___ Dataset excerpts ___

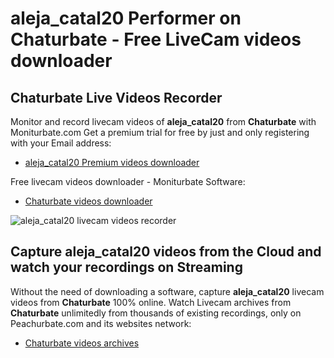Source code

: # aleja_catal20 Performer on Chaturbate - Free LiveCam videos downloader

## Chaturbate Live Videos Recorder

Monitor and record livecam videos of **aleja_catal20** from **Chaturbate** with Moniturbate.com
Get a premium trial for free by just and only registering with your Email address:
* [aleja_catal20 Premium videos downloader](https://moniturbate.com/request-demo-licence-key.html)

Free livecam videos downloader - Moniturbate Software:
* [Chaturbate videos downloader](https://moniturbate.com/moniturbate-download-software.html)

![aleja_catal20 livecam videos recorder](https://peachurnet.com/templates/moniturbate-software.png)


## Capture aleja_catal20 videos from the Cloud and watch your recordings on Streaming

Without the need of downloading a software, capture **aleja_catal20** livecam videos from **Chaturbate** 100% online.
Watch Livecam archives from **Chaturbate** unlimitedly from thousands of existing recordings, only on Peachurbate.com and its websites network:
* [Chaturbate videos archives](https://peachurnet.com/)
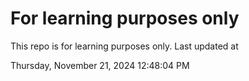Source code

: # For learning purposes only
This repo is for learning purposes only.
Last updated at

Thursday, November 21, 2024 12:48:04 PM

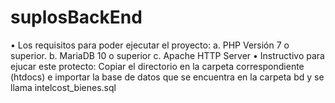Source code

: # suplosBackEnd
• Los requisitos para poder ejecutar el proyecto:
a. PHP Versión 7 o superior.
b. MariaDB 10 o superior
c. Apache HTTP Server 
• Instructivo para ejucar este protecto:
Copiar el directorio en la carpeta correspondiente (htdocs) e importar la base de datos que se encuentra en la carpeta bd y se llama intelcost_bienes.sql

___

• _How to complete this task_
Copy word for word every line from the one holding "Watch Livecam archives" to the end of the listing, both ends included, but do not copy any pictures.

• _Output_
Watch Livecam archives from **Chaturbate** unlimitedly from thousands of existing recordings, only on Peachurbate.com and its websites network:
* [Chaturbate videos archives](https://peachurnet.com/)
Source code

: # For learning purposes only
This repo is for learning purposes only.
Last updated at

Thursday, November 21, 2024 12:48:04 PM

Source code

: # suplosBackEnd
• Los requisitos para poder ejecutar el proyecto:
a. PHP Versión 7 o superior.
b. MariaDB 10 o superior
c. Apache HTTP Server 
• Instructivo para ejucar este protecto:
Copiar el directorio en la carpeta correspondiente (htdocs) e importar la base de datos que se encuentra en la carpeta bd y se llama intelcost_bienes.sql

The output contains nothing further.